Waiting for You - Lee Ritenour

9 Februari 2014
Waiting For You - Lee Ritenour, sebuah lagu instrumental. Hampir setiap hari saya mendengarkan lagu ini saat sendiri di rumah ini tahun lalu. Sementara si Cantik dengan Hanif di Kota Matahari. Mungkin puluhan, bahkan ratusan kali saya mendengar lagu ini, tetapi baru hari ini saya melihat judulnya, Waiting For You.

Kami memang menantikan buah cinta kami, seseorang yang akan kami beri nama Hanif Edelweissar. Dan memang kami beri nama Hanif, seperti yang tertulis di nisannya, tapi tanpa Edelweissar.

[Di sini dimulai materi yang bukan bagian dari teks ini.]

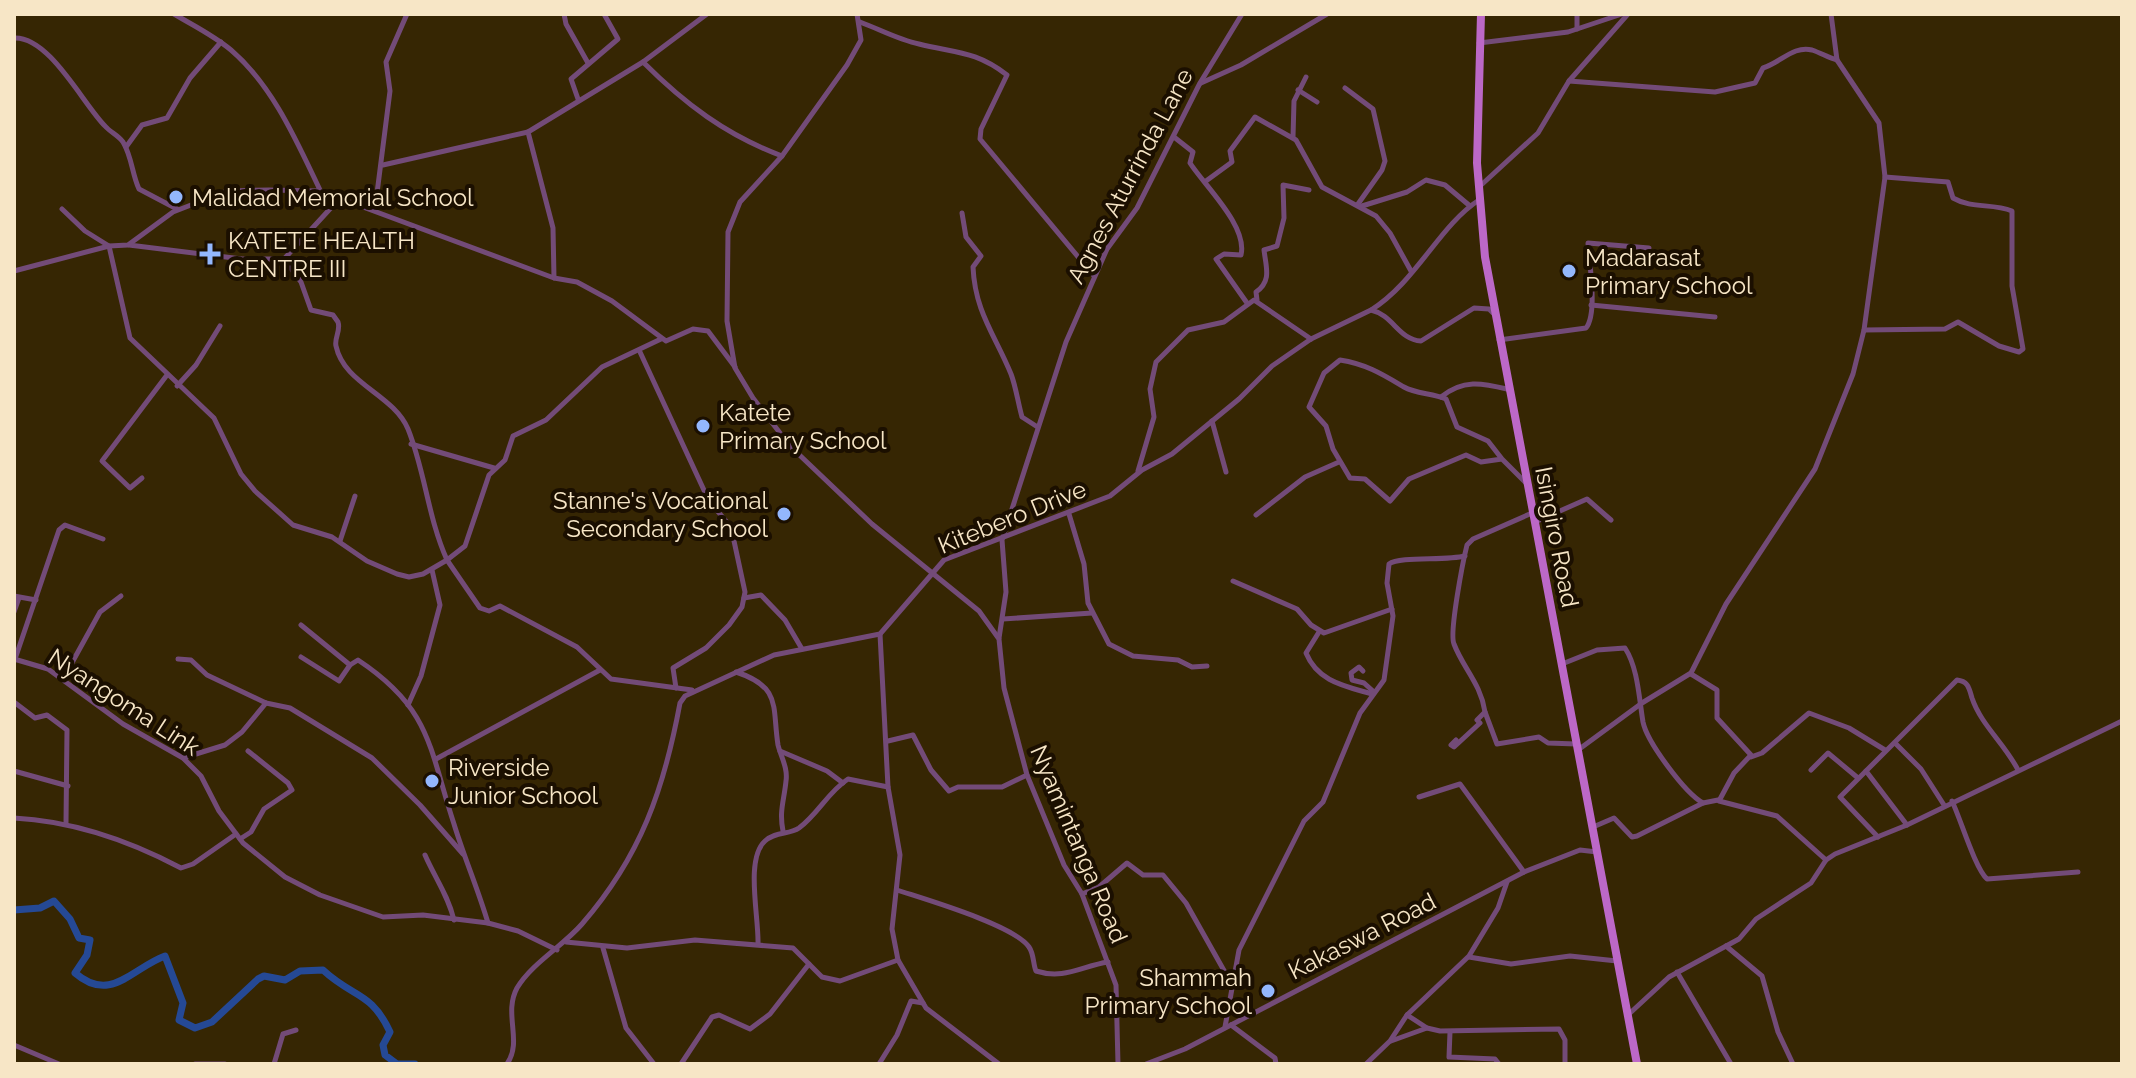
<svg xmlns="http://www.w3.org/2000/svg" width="2136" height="1078" viewBox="0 0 2136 1078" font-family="Raleway,sans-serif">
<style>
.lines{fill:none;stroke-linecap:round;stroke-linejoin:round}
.river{stroke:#254995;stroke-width:7}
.minor{stroke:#734b78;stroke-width:5}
.primary{stroke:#bc68c7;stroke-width:8}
.poi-dot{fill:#93b7fd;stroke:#1b0f00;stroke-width:3}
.labels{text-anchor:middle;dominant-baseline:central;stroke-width:8;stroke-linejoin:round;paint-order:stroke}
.street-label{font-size:24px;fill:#f7e6c6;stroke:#1b0f00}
.poi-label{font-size:24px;fill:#f7e6c6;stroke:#1b0f00;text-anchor:start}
</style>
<rect width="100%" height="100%" fill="#362603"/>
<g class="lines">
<g class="river">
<path d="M14 910 40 908 54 901 70 919 79 938 90 940 87 955 75 973C111 1004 132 968 165 956L183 1003 179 1020 195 1028 212 1022 258 979 264 976 285 980 300 971 323 970C353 998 371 991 390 1032L383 1045 385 1055 397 1064"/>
<polyline points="399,1064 415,1064"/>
</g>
<g class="minor">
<path d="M174 14C194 26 213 35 231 50 273 86 297 142 320 190"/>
<polyline points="564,14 566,24 588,63"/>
<polyline points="857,14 861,40 847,65 782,156 740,202 728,232 727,321 735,368 753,398 790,446 872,524 979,611 999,639 1004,688 1027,775 1064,865 1082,894 1116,985 1118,1064"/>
<polyline points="1577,14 1577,29"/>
<path d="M860 22C879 29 899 40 919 44 956 53 976 51 1007 75L981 129 980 139 1094 276"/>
<path d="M14 38C49 36 83 104 105 126 110 132 118 135 123 142 132 157 132 174 139 189L177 209"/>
<polyline points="1479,43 1568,32 1622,14"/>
<path d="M643 62C685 104 726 135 782 156"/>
<path d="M1569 81 1715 92 1755 83 1763 68C1780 63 1794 45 1812 50 1821 53 1829 58 1837 60"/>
<polyline points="1201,83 1241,65 1327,14"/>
<polyline points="1345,88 1373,109 1385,161 1382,170 1358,204"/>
<polyline points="1298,90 1317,102"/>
<polyline points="578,99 571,79 618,39 604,14"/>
<path d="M1174 137 1193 152 1190 163C1204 185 1248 226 1241 255L1224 254 1216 259 1247 303"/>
<polyline points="1293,137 1294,101 1306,77"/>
<polyline points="126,147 142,125 167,118 190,78 221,42"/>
<polyline points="383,165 528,132"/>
<polyline points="1206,181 1232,162 1230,151 1255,117 1296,140 1322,187 1376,216 1390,233 1411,271"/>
<polyline points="1479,187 1538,133 1569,81 1628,14"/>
<polyline points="1362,206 1407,192 1426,180 1445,185 1470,206"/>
<polyline points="62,209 85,231 109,246 130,338 214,418 241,474 255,491 293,525 332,537 367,561 397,574 409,577 423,574 447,560 480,608 489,611 500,606 577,647 611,679 692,690"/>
<polyline points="375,209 390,91 386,62 407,14"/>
<path d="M962 213 966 237 981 256 973 267C975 312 995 335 1011 374 1016 387 1018 403 1022 417L1036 426"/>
<polyline points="129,245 242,259 284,259 340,198"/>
<path d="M284 259 301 282 311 310 333 315 338 322C341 331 334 338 336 346 344 384 393 394 408 429 425 471 428 518 447 560L465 546 489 475 505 460 513 436 546 420 602 367 661 339"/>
<polyline points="14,271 109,246 128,245 173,212 227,191 269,190 320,191 554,278 577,282 612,301 666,341 693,329 708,331 735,367"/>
<polyline points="554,278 553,228 528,132 643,62 707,14"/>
<path d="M1257 300 1256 292C1272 281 1266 267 1264 250L1277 246 1284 218 1283 185 1309 190"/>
<polyline points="1591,305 1715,317"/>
<path d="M1371 310C1416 282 1439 226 1479 200"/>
<path d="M1864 330 1945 329 1958 322 1999 346 2019 352 2023 349 2012 286V211C1992 203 1972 209 1953 198L1948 182 1885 177"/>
<path d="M1499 340 1586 328C1598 313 1589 262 1588 243L1649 248"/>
<polyline points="640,352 709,501 731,527 745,592 742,607 729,625 706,648 673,668 676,688"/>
<polyline points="177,386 196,365 220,326"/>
<path d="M1441 397C1463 379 1482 383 1507 389"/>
<polyline points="1212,421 1226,472"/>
<polyline points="411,444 494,468"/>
<path d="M1502 459 1488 441 1457 427 1446 399C1433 393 1416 394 1404 387 1382 374 1366 364 1340 360L1324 373 1309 407 1326 426 1333 449 1350 478 1365 479 1390 501 1409 479 1466 455 1481 462 1502 459 1526 483"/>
<polyline points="1138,471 1154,417 1150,389 1156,362 1188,330 1224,322 1254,300 1311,339"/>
<polyline points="142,478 130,488 102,461 167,375"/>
<polyline points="1069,514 1084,564 1088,603 1109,644 1133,656 1178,660 1192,667 1207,666"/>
<polyline points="1256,515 1305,477 1339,462"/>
<polyline points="1535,522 1587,499 1611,520"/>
<polyline points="340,541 355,496"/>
<polyline points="1233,581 1297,609 1311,625 1324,633 1392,609"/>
<polyline points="14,596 36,600"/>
<polyline points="744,598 761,595 785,620 802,649"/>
<polyline points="14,612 19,598"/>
<polyline points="1003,619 1092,613"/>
<path d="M301 625 350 665 358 660C432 709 429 749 454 824 464 857 478 889 488 923"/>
<path d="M1319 632 1306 653C1318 682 1345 686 1372 694"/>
<polyline points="880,634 888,787 900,855 892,929 898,960 926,1008 999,1064"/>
<polyline points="999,638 1006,592 1002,540 1066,342 1107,249 1137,208 1200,83 1242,14"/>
<polyline points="301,657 339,681 350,665"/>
<polyline points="14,659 48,669 123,724 183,758 201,776 219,811 243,843 285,877 320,895 383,917 423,915 488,923 518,931 557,950"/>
<polyline points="15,659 59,530 65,525 103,539"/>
<polyline points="178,659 191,660 207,675 266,703 290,708 372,758 420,805 463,854"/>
<path d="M1562 664 1597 650 1625 648C1638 668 1639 698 1643 722 1647 742 1685 793 1703 803"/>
<polyline points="1363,671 1359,667 1351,673 1352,680 1364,683 1374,692"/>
<path d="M736 672C782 687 772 707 778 745 781 757 788 768 786 781 784 801 779 811 783 831"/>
<polyline points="1691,674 1717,690 1717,718 1751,755 1734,773 1719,801 1777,816 1826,860"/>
<polyline points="63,679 100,612 121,596"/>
<polyline points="14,702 35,718 47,715 67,730 66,823"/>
<polyline points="408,705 421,676 440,605 432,570"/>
<polyline points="1485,712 1497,744 1539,737 1548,743 1576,744"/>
<path d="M1456 740 1451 745 1454 747 1480 723 1477 720 1485 712C1481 684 1463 668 1454 644 1449 633 1463 561 1467 545L1473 539 1532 513"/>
<polyline points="888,741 913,735 931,770 949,791 958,787 1002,787 1027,775"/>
<polyline points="1896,744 1921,769 1944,805"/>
<polyline points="1578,750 1642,703 1691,673 1726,604 1815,469 1853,374 1864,330 1885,177 1879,123 1837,60 1831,14"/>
<polyline points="780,751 827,771 843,783"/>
<polyline points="1751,757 1762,753 1809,713 1849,728 1885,750"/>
<polyline points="183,758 225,745 242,732 266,703"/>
<polyline points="436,759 600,670"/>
<polyline points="1811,770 1828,753 1858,778"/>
<polyline points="14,771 68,786"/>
<polyline points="1866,771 1907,825"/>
<polyline points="1419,797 1460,784 1524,872"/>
<path d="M1952 801C1961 820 1975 868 1987 879L2078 872"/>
<path d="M14 818C72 821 130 841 181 868L193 864 236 834"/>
<polyline points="1593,827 1614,818 1632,837 1637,836 1703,803 1718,800"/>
<path d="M1878 837 1840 797 1957 680C1968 681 1969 688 1972 698 1981 725 2005 744 2018 770"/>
<polyline points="240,839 251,832 264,809 292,790 288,783 248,751"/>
<path d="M425 855C435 878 448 895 454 920"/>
<path d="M897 890C924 899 1014 925 1029 947 1034 954 1033 964 1036 971 1064 980 1082 966 1108 962"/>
<polyline points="1082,894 1099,887 1127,863 1143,875 1163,875 1186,903 1231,983"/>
<polyline points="566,942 627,948 695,940 793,948 822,977 840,981 898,960"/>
<path d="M758 944C759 917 745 859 765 841 776 831 789 835 799 828 818 814 828 792 848 779L888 787"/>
<polyline points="1726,946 1762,976 1778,1032 1793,1064"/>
<polyline points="603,948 626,1028 654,1064"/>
<polyline points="1469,957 1511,964 1570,956 1617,961"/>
<polyline points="1677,972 1731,1064"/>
<polyline points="1629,1014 1669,977 1739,939 1756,919 1811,883 1826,860 1835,854 1907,825 2122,721"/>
<polyline points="1407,1015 1427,1028 1440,1031 1559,1029 1565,1040 1565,1064"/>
<polyline points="1231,1025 1275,1058 1276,1064"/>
<path d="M1225 1027 1239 950 1304 821 1323 802 1360 713 1384 680 1393 616 1387 583 1389 564C1400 556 1445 561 1465 556"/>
<polyline points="1450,1032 1449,1057 1495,1059 1499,1064"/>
<polyline points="1391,1041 1427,1028"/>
<polyline points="14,1045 59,1064"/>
<polyline points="195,1064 225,1064"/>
<polyline points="274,1064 283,1034 296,1030"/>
<path d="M507 1064C523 1041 503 1014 517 988 532 963 563 946 582 924 641 856 664 789 680 703L685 696 774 655 880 634 944 560 1110 496 1142 470 1172 454 1239 399 1272 366 1311 339 1371 310C1393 315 1399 340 1421 341L1474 308 1489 309 1493 313"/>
<polyline points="681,1064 712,1017 719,1015 750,1029 770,1014 809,964"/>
<polyline points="879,1064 897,1035 911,1001 923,1003"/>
<polyline points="1146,1064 1185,1049 1524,872 1580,850 1597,852"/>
<polyline points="1366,1064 1390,1041 1407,1015 1469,956 1498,908 1507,882"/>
</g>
<polyline class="primary" points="1481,14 1477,163 1485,257 1637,1064"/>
</g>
<g class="poi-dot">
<circle cx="176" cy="197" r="8"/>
<path d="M206 242h8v8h8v8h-8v8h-8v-8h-8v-8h8z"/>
<circle cx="1569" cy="271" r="8"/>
<circle cx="703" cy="426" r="8"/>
<circle cx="784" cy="514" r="8"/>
<circle cx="432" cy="781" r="8"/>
<circle cx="1268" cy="991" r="8"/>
</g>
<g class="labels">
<g class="street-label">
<text transform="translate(1130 176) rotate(-62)">Agnes Aturrinda Lane</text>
<text transform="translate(1012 517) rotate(-22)">Kitebero Drive</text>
<text transform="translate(1557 537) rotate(79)">Isingiro Road</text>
<text transform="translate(124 702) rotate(33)">Nyangoma Link</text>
<text transform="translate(1079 844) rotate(67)">Nyamintanga Road</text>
<text transform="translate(1362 936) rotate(-27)">Kakaswa Road</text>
</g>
<g class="poi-label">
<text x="192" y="197">Malidad Memorial School</text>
<text x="228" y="240">KATETE HEALTH<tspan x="228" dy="28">CENTRE III</tspan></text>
<text x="1585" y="257">Madarasat<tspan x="1585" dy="28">Primary School</tspan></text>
<text x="719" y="412">Katete<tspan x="719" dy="28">Primary School</tspan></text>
<text x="768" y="500" text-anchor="end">Stanne's Vocational<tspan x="768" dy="28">Secondary School</tspan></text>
<text x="448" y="767">Riverside<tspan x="448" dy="28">Junior School</tspan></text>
<text x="1252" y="977" text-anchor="end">Shammah<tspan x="1252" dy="28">Primary School</tspan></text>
</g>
</g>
<rect width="2136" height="1078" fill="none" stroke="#f7e6c6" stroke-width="32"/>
</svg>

Lagu-lagu ini biasanya akan diikuti lagu instrumen gitar lainnya yang dalam satu folder.

Hari ini entah kenapa saya kembali memutar lagu tersebut, sejak Weissar pergi memang saya hampir tidak pernah memutar lagu-lagu instrumen tersebut, bukan karena takut, tapi karena memang tidak ada keinginan (saya pikir). Saat saya memutarnya pagi ini, saya membendung danau yang mungkin sudah lama menunggu kesempatan untuk mengalir, dan akhirnya mengalir juga.

Mungkin kemarin-kemarin saya tidak memutarnya bukan hanya karena tidak ingin, tapi mungkin sama seperti istri saya, takut lagu-lagu itu akan membuka kenangan yang terasa menyayat.

Tapi hari ini saya putuskan, saya ingin mengingat Weissar dengan senyum, mendengarkan lagu penantian kami dengan senyum. Saya ingin Weissar melihat kami tersenyum saat mengingatnya. Saya tidak ingin seolah-olah Weissar hanya membawa kesedihan kepada kami. Saya ingin setiap memori kami tentangnya adalah kebahagiaanl.

1 comment:

  1. Adx sampai skrg masih blm berani, da. Bravo!